So of in the kitchen area, that was the pantry and actually, what you had … your mother went out and bought the food. And the food bill was very, very cheap because she would just buy enough that was gonna last that week. So, we’d like have oatmeal in there, we’d have beans, the diet was very, very bland. Ah, you didn’t have hardly any meat except for like on Sundays, your mother might get a roast, or get a ham, or get something like that for … like Sunday would he the big weal … would be the big day. Off in the pantry, that’s actually where your mother did all the cuttin’ of the onions and everything on that counter. O.K. that was your little pantry, that’s where all of the work was done like that.

- _Data records_:
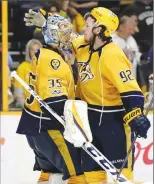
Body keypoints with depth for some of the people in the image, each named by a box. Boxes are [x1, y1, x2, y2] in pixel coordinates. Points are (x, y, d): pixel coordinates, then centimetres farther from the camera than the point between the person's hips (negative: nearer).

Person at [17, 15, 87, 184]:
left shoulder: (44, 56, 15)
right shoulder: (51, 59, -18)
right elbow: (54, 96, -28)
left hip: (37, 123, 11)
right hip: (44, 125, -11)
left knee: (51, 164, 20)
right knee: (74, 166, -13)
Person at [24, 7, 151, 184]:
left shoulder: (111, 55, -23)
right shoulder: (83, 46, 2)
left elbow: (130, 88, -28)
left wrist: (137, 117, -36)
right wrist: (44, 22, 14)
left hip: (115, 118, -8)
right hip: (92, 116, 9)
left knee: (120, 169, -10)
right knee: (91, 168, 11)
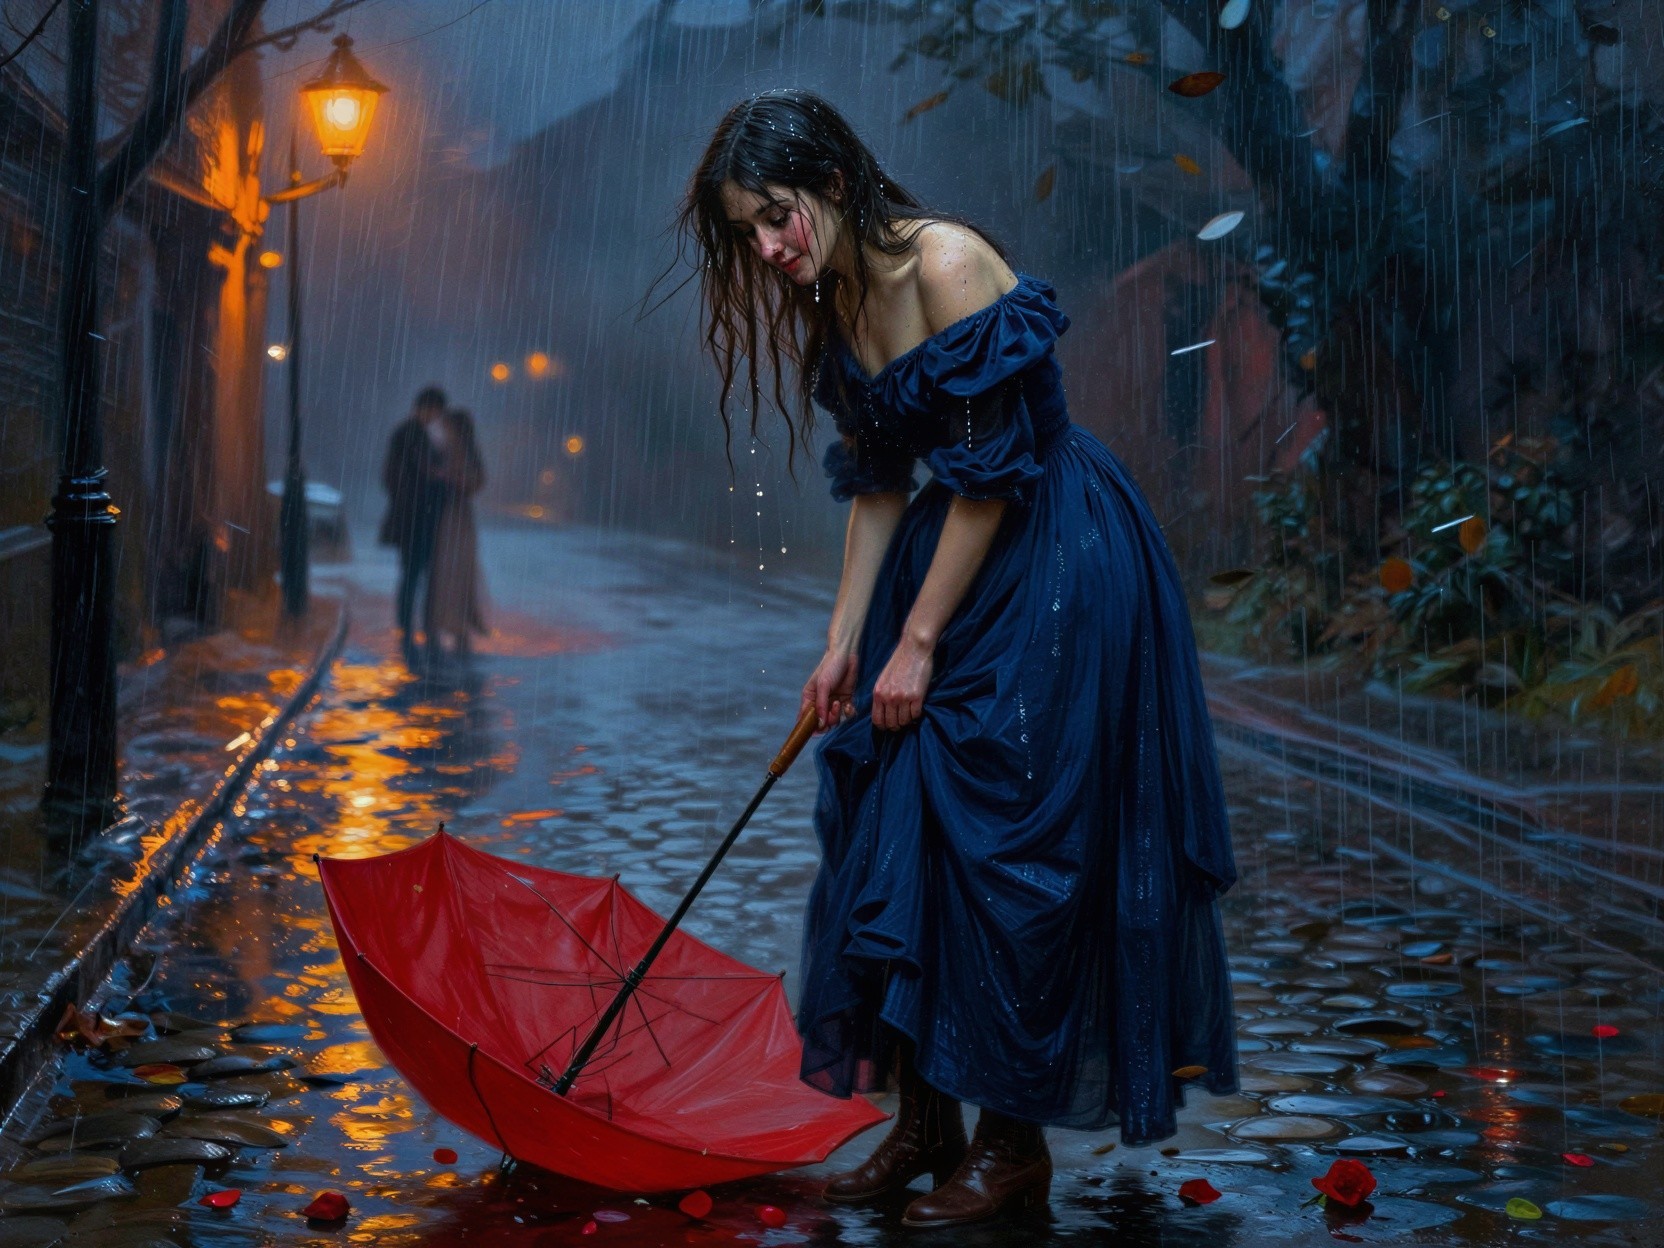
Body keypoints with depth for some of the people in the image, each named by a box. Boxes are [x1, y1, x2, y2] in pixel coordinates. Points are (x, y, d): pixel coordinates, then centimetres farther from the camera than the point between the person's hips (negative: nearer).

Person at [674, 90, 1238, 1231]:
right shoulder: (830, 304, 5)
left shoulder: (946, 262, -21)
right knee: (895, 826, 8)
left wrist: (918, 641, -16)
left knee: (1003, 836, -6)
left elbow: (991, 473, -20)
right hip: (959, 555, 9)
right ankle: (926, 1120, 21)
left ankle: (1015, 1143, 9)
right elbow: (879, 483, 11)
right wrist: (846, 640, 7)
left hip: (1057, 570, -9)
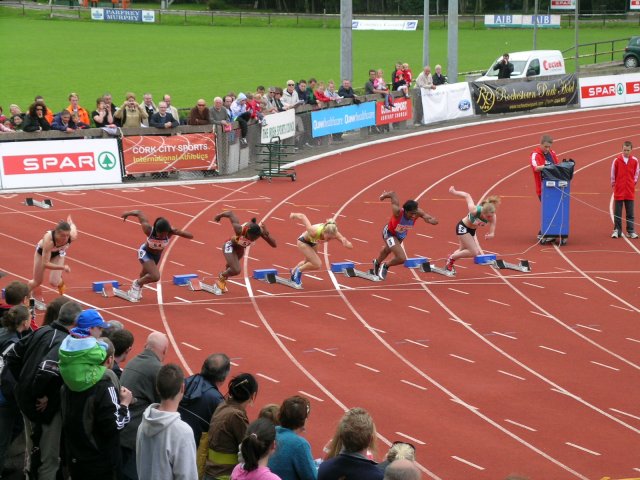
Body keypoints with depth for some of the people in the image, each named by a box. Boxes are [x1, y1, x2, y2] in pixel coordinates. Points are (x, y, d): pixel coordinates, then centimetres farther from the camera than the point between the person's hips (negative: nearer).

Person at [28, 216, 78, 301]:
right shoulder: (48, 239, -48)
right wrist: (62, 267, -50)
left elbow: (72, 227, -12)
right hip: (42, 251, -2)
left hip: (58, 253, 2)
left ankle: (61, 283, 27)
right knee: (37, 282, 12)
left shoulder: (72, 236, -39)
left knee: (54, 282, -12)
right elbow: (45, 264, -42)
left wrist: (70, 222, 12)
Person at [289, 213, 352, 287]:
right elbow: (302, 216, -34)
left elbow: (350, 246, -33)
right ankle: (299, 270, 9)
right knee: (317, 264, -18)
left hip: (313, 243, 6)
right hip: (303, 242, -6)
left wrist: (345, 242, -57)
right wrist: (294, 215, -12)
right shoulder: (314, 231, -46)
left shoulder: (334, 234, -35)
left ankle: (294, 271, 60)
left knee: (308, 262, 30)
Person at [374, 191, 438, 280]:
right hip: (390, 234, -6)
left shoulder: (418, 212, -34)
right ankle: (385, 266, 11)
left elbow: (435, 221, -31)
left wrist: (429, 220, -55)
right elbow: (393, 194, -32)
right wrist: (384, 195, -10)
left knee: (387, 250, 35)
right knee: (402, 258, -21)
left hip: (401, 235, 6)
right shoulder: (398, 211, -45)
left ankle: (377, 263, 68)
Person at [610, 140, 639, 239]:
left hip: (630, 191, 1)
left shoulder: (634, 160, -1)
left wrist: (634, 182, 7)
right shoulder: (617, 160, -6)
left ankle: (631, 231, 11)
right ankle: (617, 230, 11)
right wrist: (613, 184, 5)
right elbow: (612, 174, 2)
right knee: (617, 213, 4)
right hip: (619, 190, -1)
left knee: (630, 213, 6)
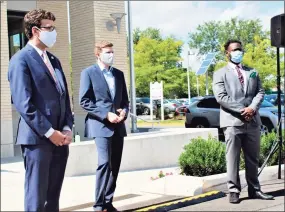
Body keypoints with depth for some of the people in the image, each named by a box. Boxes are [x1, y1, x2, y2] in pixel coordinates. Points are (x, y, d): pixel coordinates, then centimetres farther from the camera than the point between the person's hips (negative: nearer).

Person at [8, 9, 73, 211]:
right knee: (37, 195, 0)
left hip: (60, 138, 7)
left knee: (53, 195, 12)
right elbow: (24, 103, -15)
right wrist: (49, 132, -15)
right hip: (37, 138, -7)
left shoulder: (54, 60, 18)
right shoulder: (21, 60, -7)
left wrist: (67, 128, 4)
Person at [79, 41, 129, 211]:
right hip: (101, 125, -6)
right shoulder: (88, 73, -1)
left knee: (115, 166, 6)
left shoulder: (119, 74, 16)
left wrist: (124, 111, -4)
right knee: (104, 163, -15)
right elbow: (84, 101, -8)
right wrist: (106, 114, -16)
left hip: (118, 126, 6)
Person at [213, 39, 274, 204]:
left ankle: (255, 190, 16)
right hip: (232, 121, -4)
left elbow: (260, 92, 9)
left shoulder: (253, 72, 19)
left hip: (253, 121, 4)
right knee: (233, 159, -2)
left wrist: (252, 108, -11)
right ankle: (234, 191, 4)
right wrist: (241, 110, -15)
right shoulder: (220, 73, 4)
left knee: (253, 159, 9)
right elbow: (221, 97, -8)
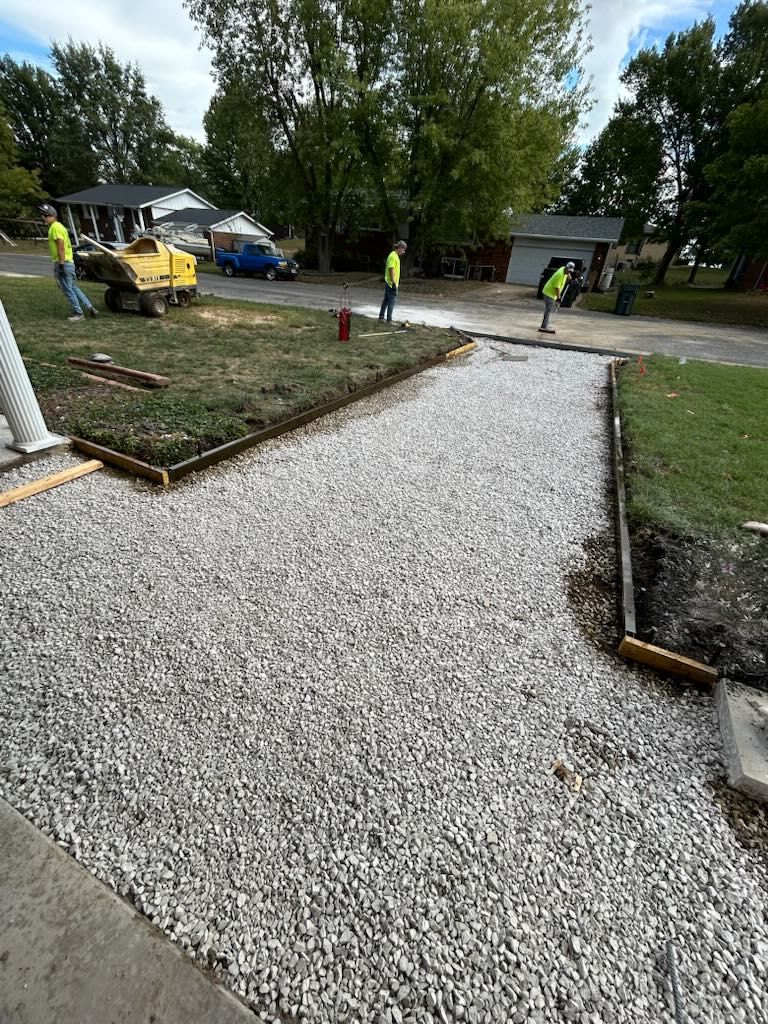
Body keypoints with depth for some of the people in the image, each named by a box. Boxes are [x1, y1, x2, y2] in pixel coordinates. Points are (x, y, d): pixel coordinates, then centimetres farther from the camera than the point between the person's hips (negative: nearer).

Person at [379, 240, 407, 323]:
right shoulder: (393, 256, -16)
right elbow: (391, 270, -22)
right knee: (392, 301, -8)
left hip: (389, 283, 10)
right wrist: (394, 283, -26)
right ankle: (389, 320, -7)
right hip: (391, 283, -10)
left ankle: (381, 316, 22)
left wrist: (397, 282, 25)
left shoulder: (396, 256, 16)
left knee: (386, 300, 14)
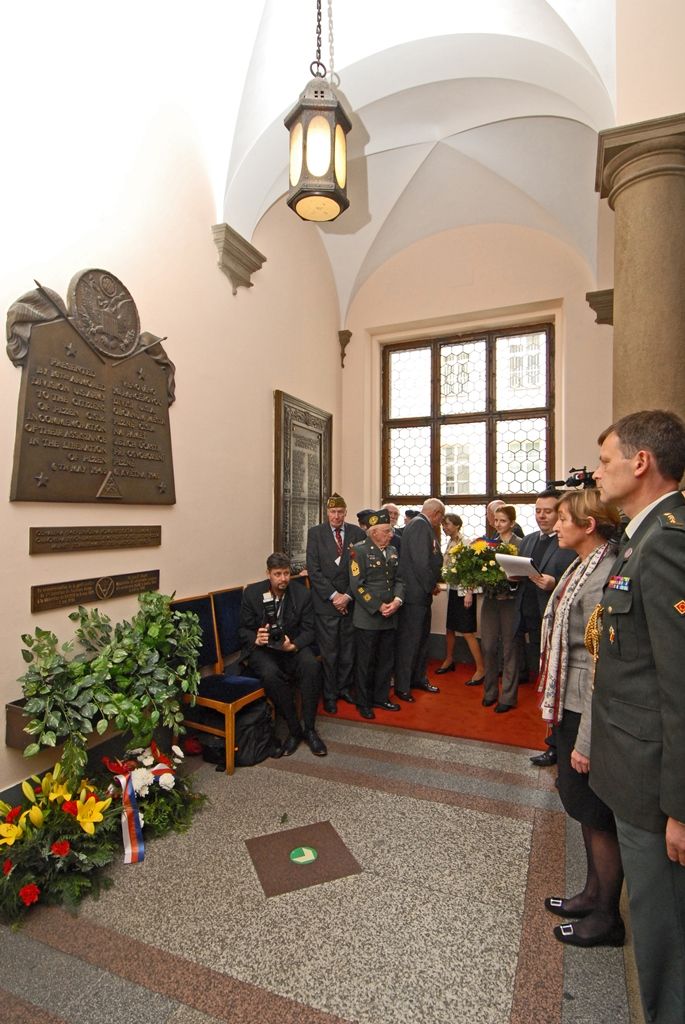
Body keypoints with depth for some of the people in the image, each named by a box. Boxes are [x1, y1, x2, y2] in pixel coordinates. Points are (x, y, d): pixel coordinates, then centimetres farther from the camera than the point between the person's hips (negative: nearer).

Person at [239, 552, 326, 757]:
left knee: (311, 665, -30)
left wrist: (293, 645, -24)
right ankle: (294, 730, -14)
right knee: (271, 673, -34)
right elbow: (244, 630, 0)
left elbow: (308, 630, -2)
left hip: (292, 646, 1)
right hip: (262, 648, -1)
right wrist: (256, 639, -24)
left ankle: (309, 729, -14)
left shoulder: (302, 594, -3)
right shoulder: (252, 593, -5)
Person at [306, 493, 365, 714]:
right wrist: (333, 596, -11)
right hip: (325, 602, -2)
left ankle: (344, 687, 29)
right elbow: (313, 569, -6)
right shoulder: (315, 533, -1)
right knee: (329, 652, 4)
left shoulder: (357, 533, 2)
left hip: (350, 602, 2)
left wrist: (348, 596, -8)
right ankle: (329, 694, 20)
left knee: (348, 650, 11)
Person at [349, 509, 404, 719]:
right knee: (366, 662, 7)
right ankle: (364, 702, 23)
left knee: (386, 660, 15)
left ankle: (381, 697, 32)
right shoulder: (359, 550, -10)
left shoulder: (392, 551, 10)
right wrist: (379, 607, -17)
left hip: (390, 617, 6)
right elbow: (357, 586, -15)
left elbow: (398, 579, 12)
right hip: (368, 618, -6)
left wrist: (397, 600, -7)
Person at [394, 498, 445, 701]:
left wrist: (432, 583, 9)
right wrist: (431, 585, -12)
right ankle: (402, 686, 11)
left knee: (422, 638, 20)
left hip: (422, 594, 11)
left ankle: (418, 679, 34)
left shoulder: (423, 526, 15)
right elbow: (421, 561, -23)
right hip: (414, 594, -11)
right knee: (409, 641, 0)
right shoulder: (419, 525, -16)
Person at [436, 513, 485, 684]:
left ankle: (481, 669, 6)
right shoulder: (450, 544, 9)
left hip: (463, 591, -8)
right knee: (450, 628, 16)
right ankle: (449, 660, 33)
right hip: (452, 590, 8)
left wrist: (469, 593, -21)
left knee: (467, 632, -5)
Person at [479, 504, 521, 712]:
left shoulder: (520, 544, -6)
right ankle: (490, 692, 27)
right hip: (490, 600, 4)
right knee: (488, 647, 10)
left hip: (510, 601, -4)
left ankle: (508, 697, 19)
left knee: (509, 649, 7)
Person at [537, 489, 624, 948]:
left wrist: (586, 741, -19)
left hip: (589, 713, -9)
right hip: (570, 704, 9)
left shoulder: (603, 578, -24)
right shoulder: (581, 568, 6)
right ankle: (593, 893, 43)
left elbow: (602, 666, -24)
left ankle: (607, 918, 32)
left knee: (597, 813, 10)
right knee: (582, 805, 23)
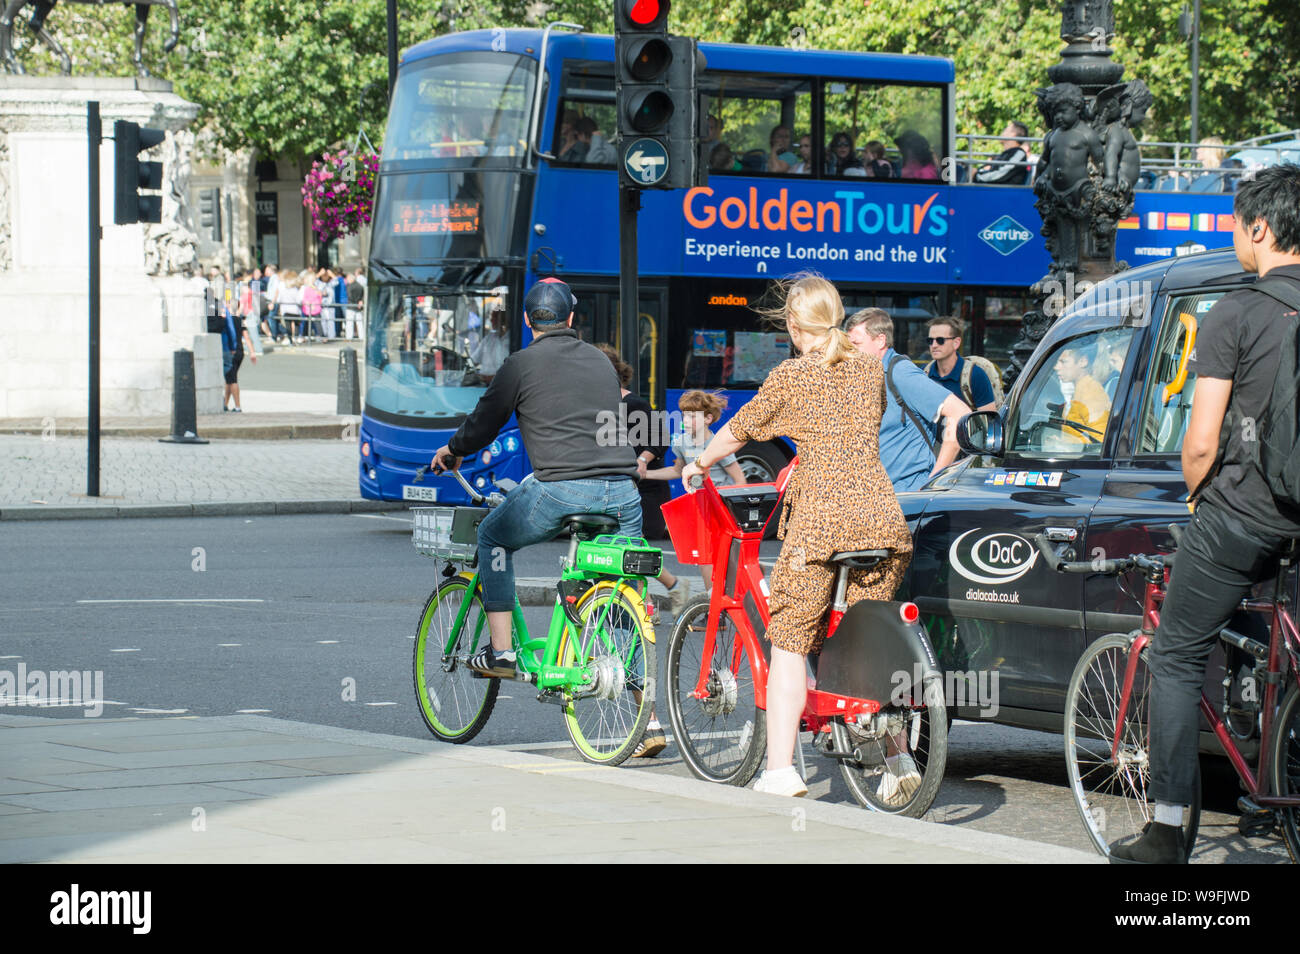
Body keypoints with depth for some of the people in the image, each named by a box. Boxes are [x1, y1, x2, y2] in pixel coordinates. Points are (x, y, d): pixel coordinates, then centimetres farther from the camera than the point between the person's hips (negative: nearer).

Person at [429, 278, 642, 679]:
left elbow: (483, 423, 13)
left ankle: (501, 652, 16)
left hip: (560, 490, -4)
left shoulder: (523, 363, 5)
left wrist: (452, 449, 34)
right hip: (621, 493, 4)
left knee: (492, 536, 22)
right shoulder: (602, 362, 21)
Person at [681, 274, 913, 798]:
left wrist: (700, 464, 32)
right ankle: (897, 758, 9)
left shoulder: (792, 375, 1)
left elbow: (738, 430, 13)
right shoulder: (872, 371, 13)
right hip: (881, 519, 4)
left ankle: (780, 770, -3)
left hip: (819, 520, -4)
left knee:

- _Task list_:
1/ Summarize the pantry account in two sentences.
2/ For each statement, say whether the pantry account agrees with it, answering yes or no and quoting the words of the account that decide it: (a) The food bill was expensive. (b) Meat was eaten hardly at all except on Sundays. (c) The onions were cut in the pantry.
3/ According to the pantry account, why was the food bill cheap?
The listing plays no part in the work asked here.

- _Numbered responses_:
1/ The mother bought the food, and the bill was very cheap because she bought only enough to last the week, so the diet of things like oatmeal and beans was very bland and meat such as a roast or ham came mainly on Sundays. The pantry was where the mother cut the onions and everything else on the counter, and all of that kind of work was done there.

2/
(a) No: "the food bill was very, very cheap"
(b) Yes: "you didn’t have hardly any meat except for like on Sundays"
(c) Yes: "that’s actually where your mother did all the cuttin’ of the onions"

3/ The mother would buy only enough food to last that week.